:: Stored data

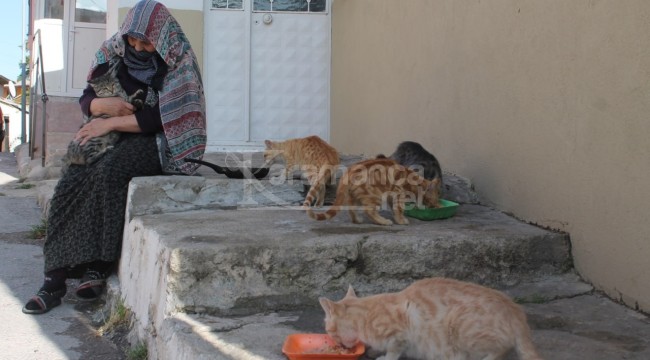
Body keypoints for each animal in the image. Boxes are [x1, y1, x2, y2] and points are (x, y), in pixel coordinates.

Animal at [318, 278, 540, 360]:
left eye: (329, 331)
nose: (337, 343)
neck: (366, 315)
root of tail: (516, 311)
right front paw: (372, 350)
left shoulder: (400, 334)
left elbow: (394, 351)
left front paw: (383, 356)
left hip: (459, 325)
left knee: (502, 348)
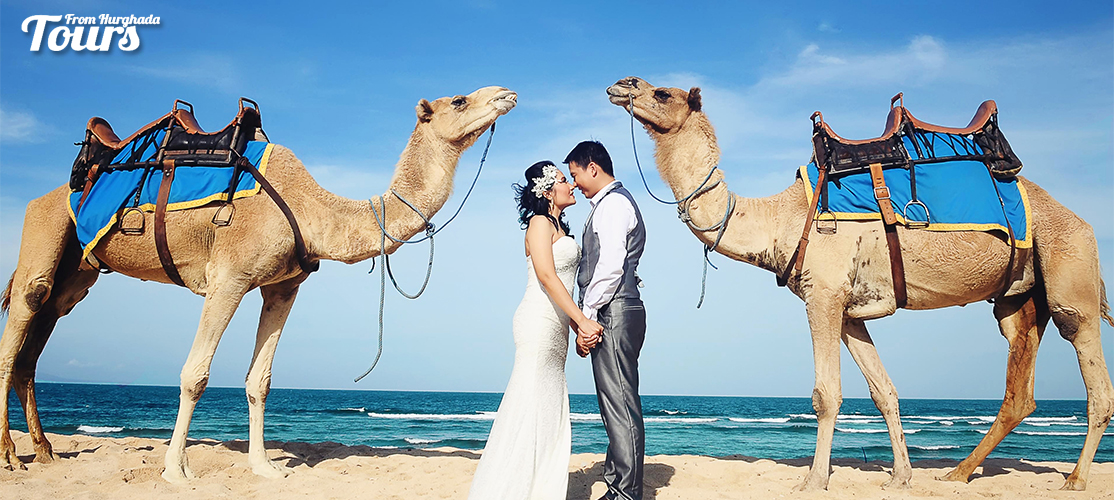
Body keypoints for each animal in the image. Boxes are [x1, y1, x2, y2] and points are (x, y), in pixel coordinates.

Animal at [0, 85, 517, 482]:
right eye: (459, 99)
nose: (506, 93)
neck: (312, 211)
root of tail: (46, 193)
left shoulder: (283, 288)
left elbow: (259, 381)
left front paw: (265, 467)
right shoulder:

::::

| Aim of the task |
Each line in the entries above that includes the string "shoulder" should be extracted.

| Written solution |
left shoulder: (400, 334)
left shoulder: (283, 288)
right shoulder:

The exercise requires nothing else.